To find: Entropy H(U,V) in bits

Entropy formula:
H(X) = - Σ p(x) log2 p(x)

Joint probability distribution of U and V:
P(U,V) = P(U) x P(V) [since they are independent]
= (1/2) x (1/2)
= 1/4

Using the joint probability distribution P(U,V), we can create a table of possible values of U and V and their probabilities:

| U | V | P(U,V) |
|---|---|--------|
| 1 | 1 | 1/4 |
| 1 | -1| 1/4 |
| -1| 1 | 1/4 |
| -1| -1| 1/4 |

Now, we can calculate the marginal probabilities of U and V:

P(U=1) = P(U=-1) = 1/2
P(V=1) = P(V=-1) = 1/2

Using the marginal probabilities, we can create a table of possible values of U and V and their marginal probabilities:

| U | P(U) |
|---|------|
| 1 | 1/2 |
| -1| 1/2 |

| V | P(V) |
|---|------|
| 1 | 1/2 |
| -1| 1/2 |

Now, we can calculate the entropy of U and V:

H(U) = - [ P(U=1) log2 P(U=1) + P(U=-1) log2 P(U=-1) ]
= - [ (1/2) log2 (1/2) + (1/2) log2 (1/2) ]
= - [ (-1/2) + (-1/2) ]
= 1 bit

H(V) = - [ P(V=1) log2 P(V=1) + P(V=-1) log2 P(V=-1) ]
= - [ (1/2) log2 (1/2) + (1/2) log2 (1/2) ]
= - [ (-1/2) + (-1/2) ]
= 1 bit

Now, we can calculate the joint entropy of U and V:

H(U,V) = - Σ Σ P(U,V) log2 P(U,V)

**Dataset entries**
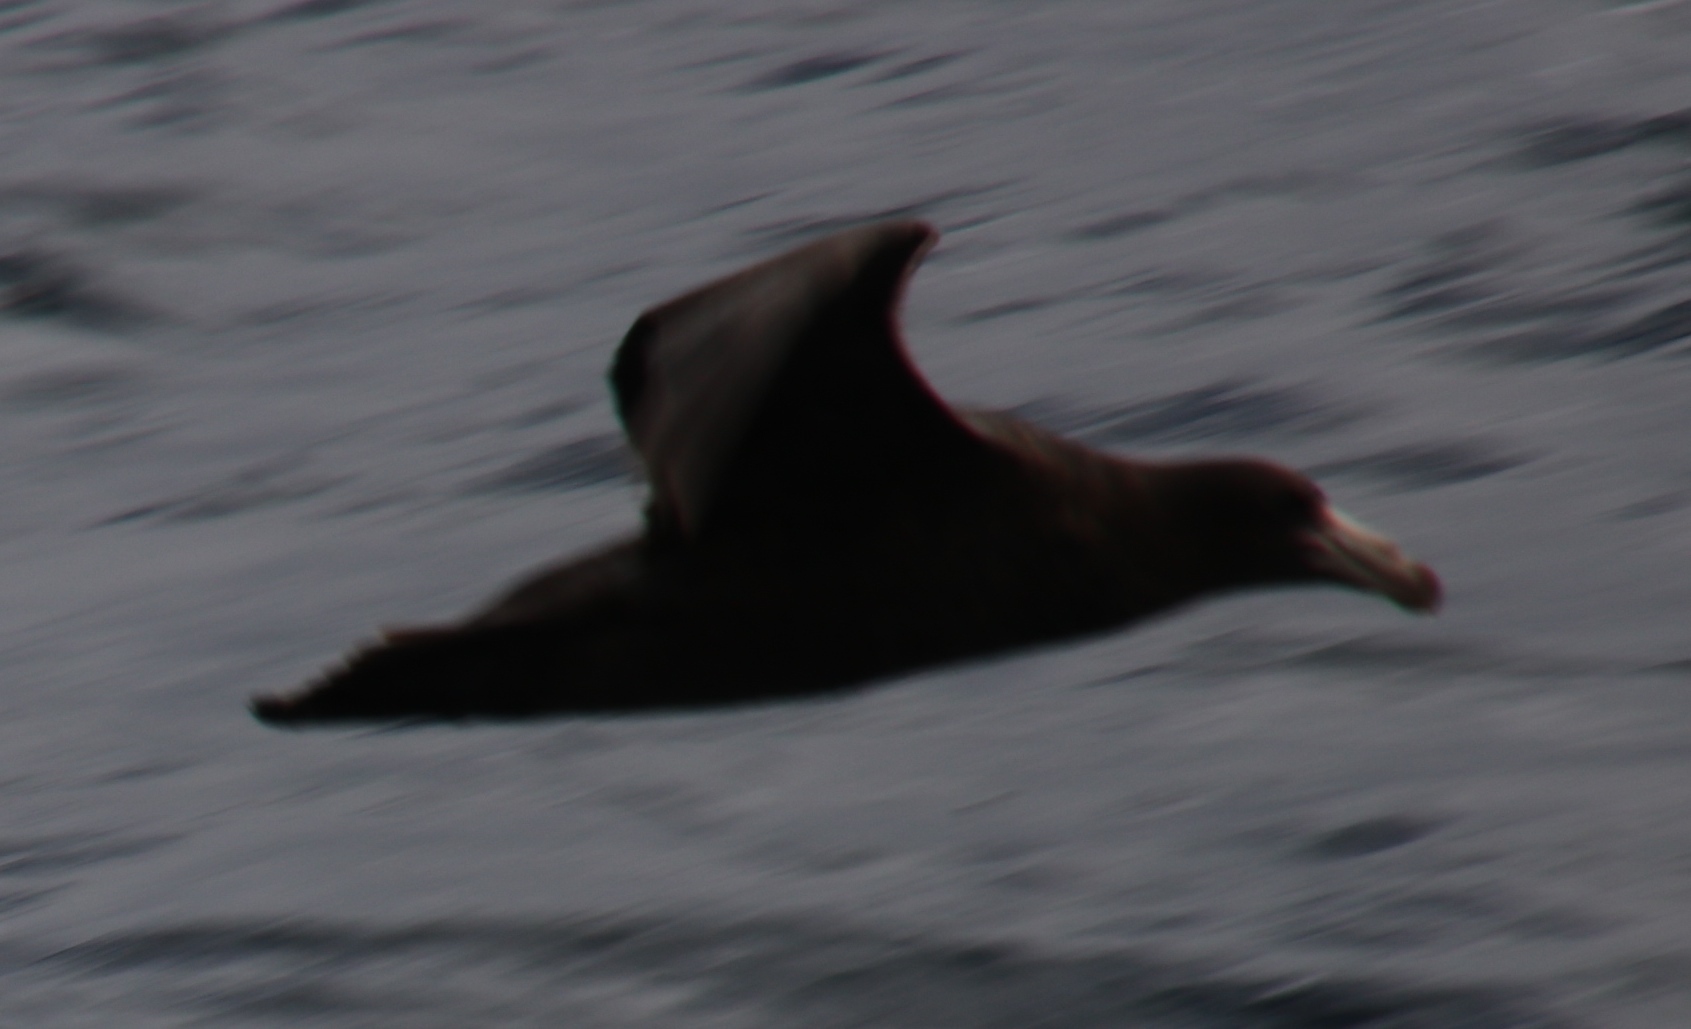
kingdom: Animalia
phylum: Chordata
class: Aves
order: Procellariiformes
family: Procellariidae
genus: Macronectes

---

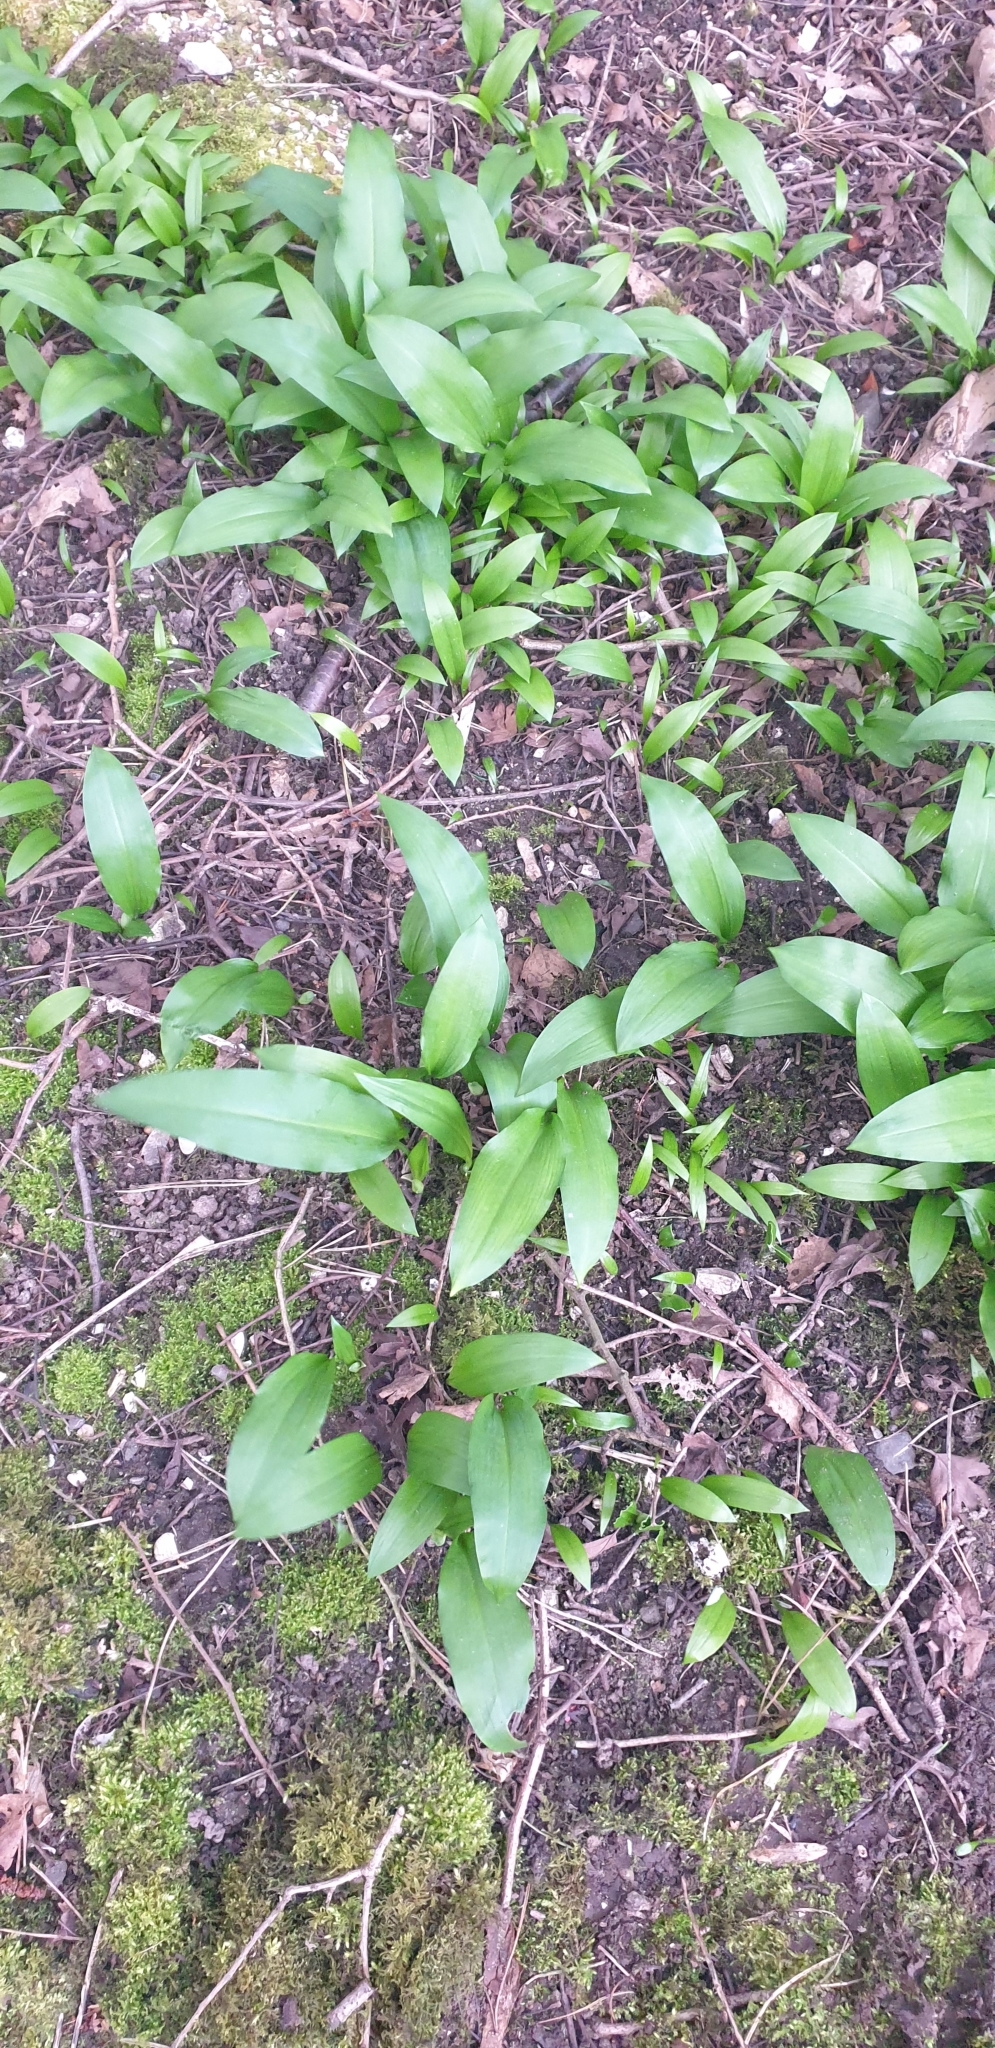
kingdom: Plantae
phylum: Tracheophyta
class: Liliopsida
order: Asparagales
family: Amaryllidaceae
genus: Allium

...

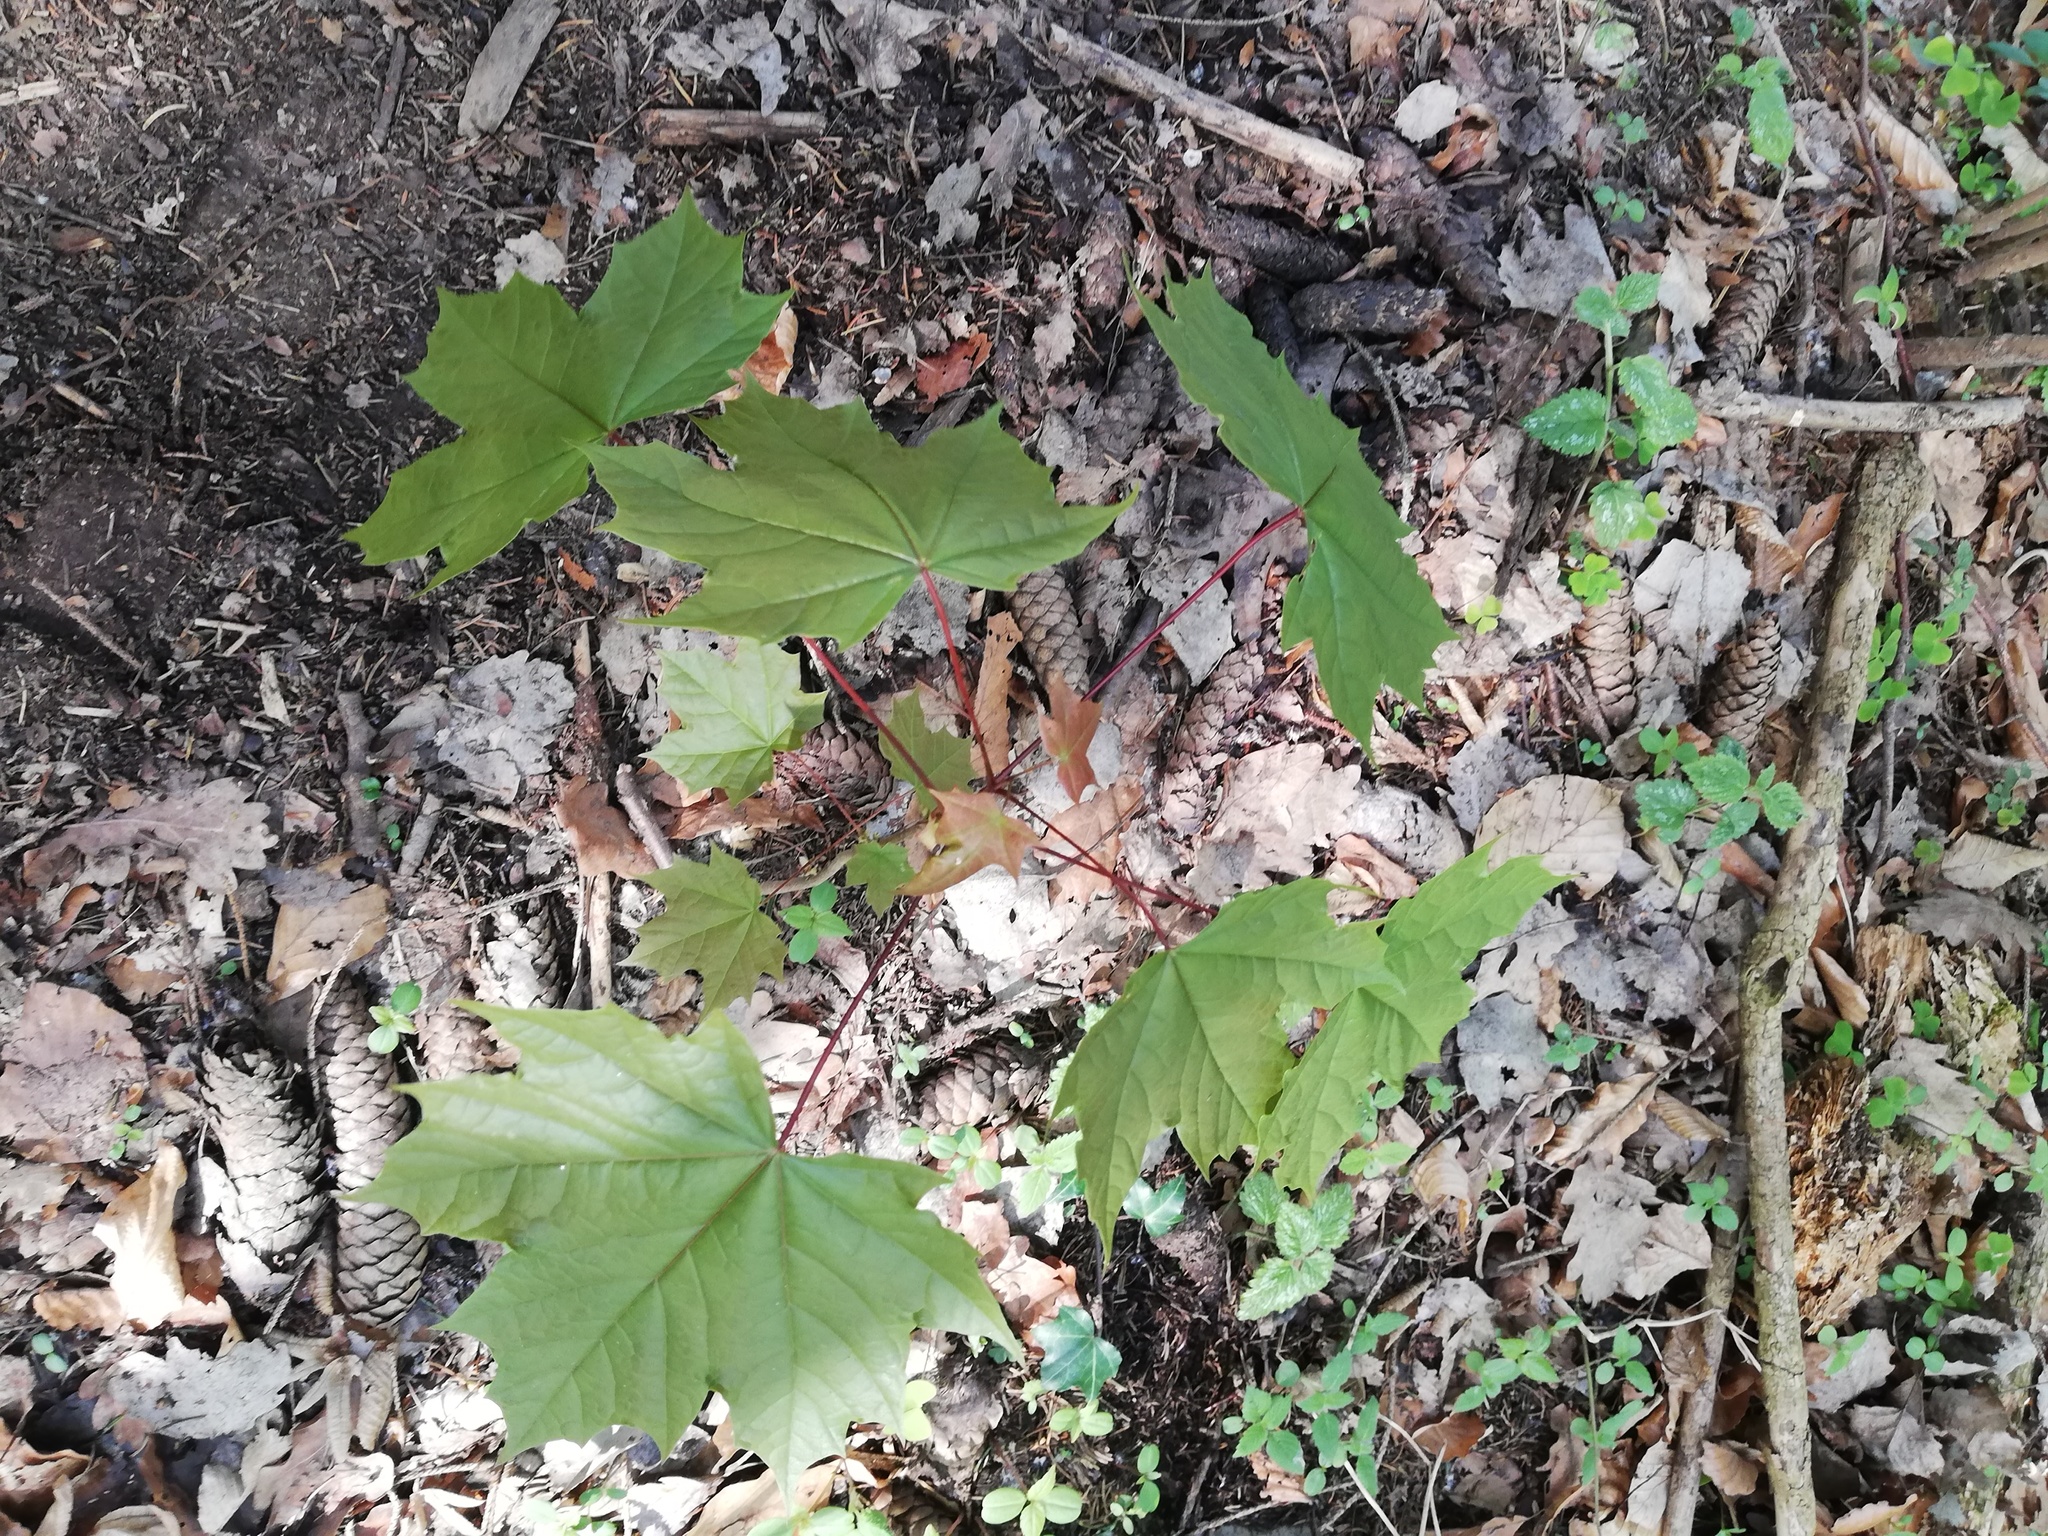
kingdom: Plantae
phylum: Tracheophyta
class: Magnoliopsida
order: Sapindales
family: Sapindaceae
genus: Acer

**Action item**
Write the next part of the entropy calculation for U and V, starting after its last line.

**Result of the task**
= - [ (1/4) log2 (1/4) + (1/4) log2 (1/4) + (1/4) log2 (1/4) + (1/4) log2 (1/4) ]
= - [ (-2) + (-2) + (-2) + (-2) ] / 4
= 2 bits

Therefore, the entropy H(U,V) in bits is 2 bits.

Since U and V are identically distributed, we can also write:
H(U,V) = H(U) + H(V) - I(U,V)

where I(U,V) is the mutual information between U and V.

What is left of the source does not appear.